ACTIVITY - Images appear in the records below; leave them out and repeat everything else exactly.

RECORDS FOR THIS EXERCISE -
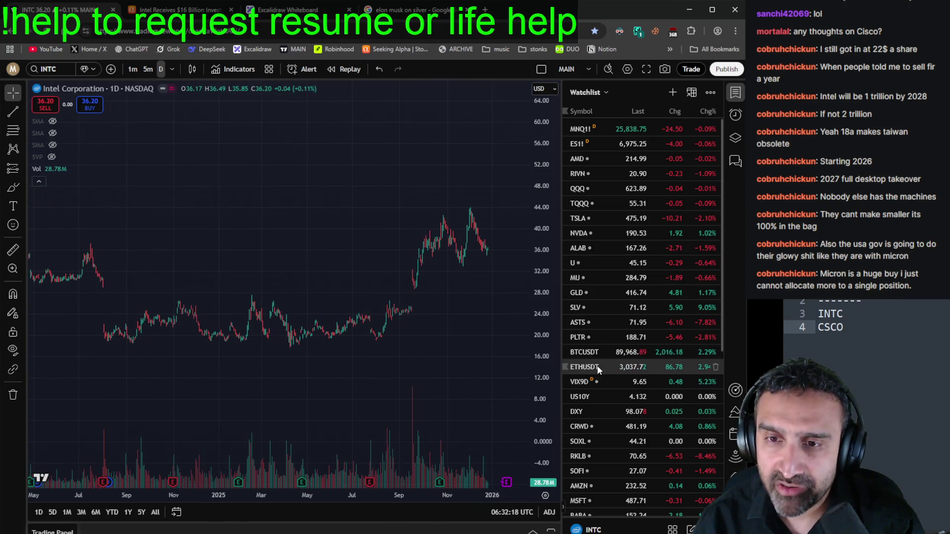
scroll(598, 370, down, 6)
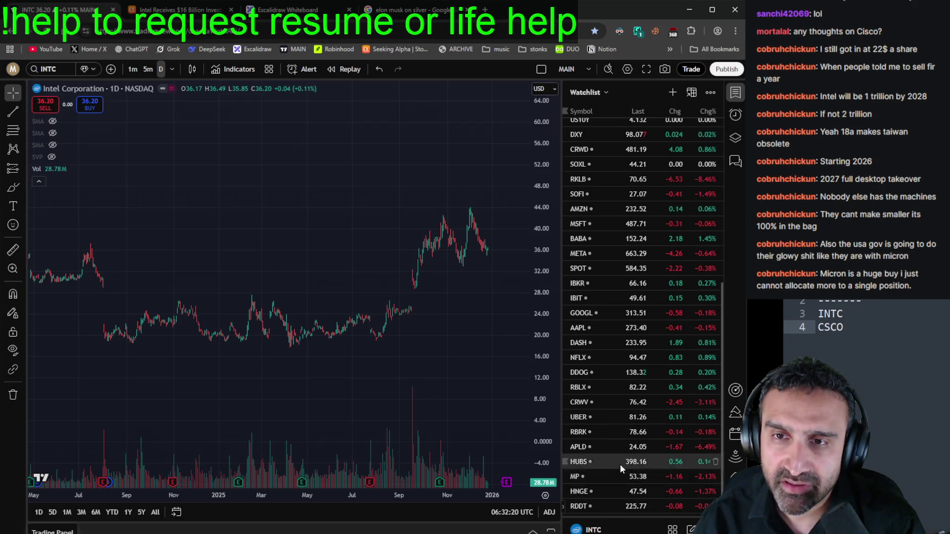
scroll(620, 465, up, 6)
click(632, 278)
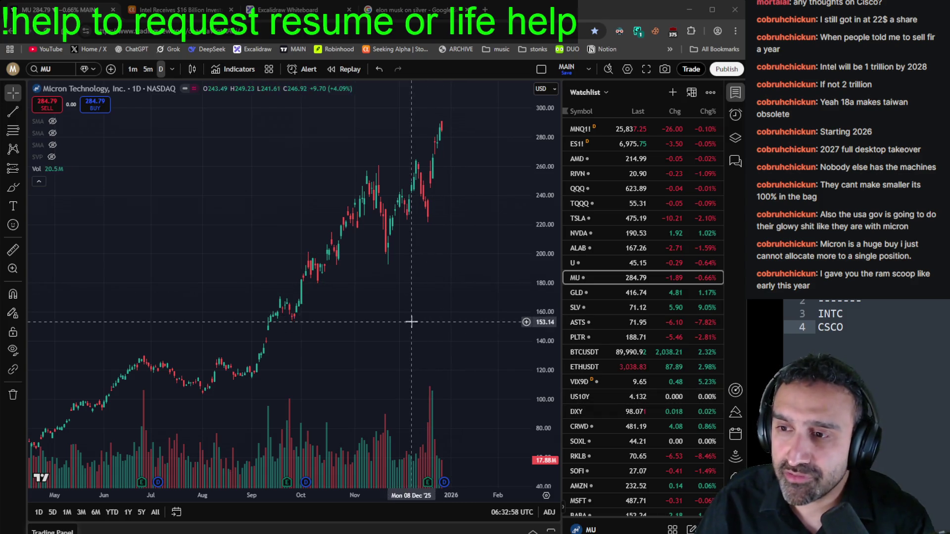
scroll(493, 323, down, 3)
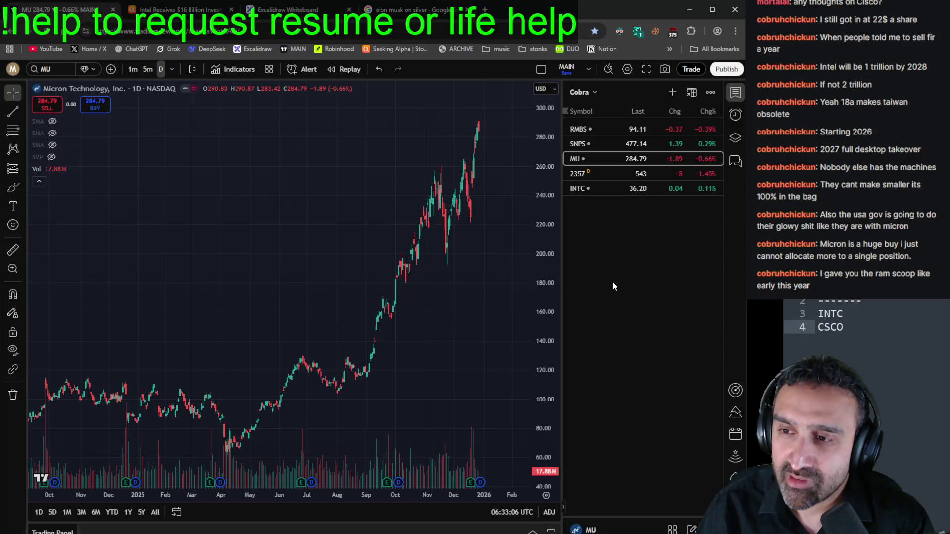
click(592, 92)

EXERCISE RESPONSE -
scroll(598, 370, down, 6)
scroll(620, 465, up, 6)
click(632, 278)
scroll(493, 323, down, 3)
click(592, 92)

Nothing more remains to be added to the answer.